File Photo: Egypt will be affected by global market performance: World Bank senior economist says (Photo: AFP)
Egypt's strong reforms on the fiscal and energy fronts can help its growth rate reach 5.5 percent in FY 2019/2020, according to the World Bank (WB) annual report.
The bank's projection for Egypt came in Sync with the Egyptian government's own announced target of 5.6 percent growth for this year.
The WB explained that it disbursed $62.3 billion in 2018 in loans, grants, equity investments, and guarantees to partner countries and private businesses in developing countries.
Sub-Saharan Africa took the lion's share of these expenditures with $18.4 billion, while the Middle East came in second with $8.2 billion.

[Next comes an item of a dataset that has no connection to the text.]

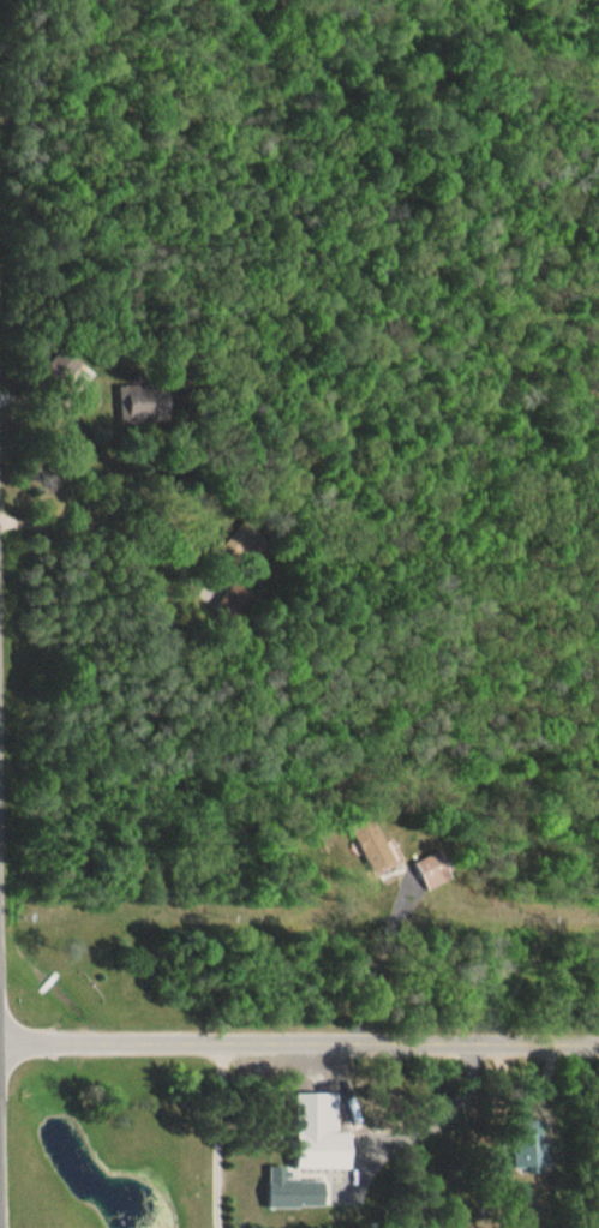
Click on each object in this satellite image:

For the Middle East and North Africa, the report mentioned that growth in the region is anticipated to be a modest 1.5 percent in 2019, down from 1.6 percent in 2018, largely due to weaker global growth and global financial market volatility.

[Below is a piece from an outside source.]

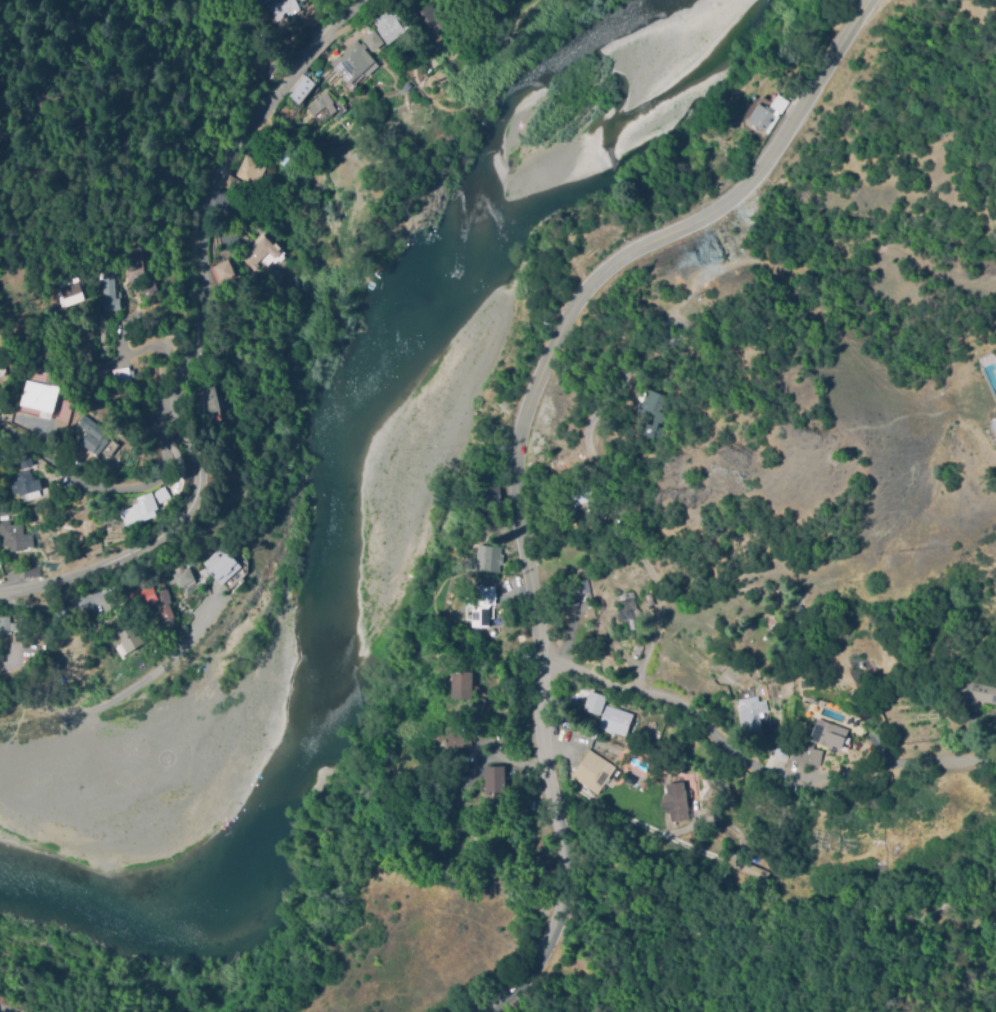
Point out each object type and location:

Real per capita growth across the region will be 0.1 percent, improving slightly on 2018’s decline of 0.2 percent.
"Conflict continues in the Republic of Yemen and Libya and, though diminished, in Syria as well. This has contributed to an increase in the region’s extreme poverty rate, which nearly doubled from 2.7 percent in 2011 to 5 percent in 2015. Iraq’s recovery and reconstruction efforts are moving forward, if slowly," the report said.
The World Bank, according the report, approved $5.5 billion in lending to the region over 19 operations in fiscal 2019, including $4.9 billion in International Bank for Reconstruction and Development (IBRD) loans and $611 million in International Development Association (IDA) commitments.
Revenue from Reimbursable Advisory Services agreements, including with countries from the Gulf Cooperation Council (GCC), was around $56 million.
"Our regional strategy has the promotion of peace and social stability at its core. It has expanded since 2018, with added focus on mobilizing finance for development, human capital, and digital development. It retains the four pillars of forging a new social contract; increasing regional cooperation; building resilience, including addressing the challenges of forcibly displaced people; and supporting recovery and reconstruction. The expanded strategy incorporates the Bank’s three priorities of sustainable and inclusive growth, investment in human capital, and strengthening resilience. Many of our activities include more than one of these pillars, as well as the new areas of focus," the report said.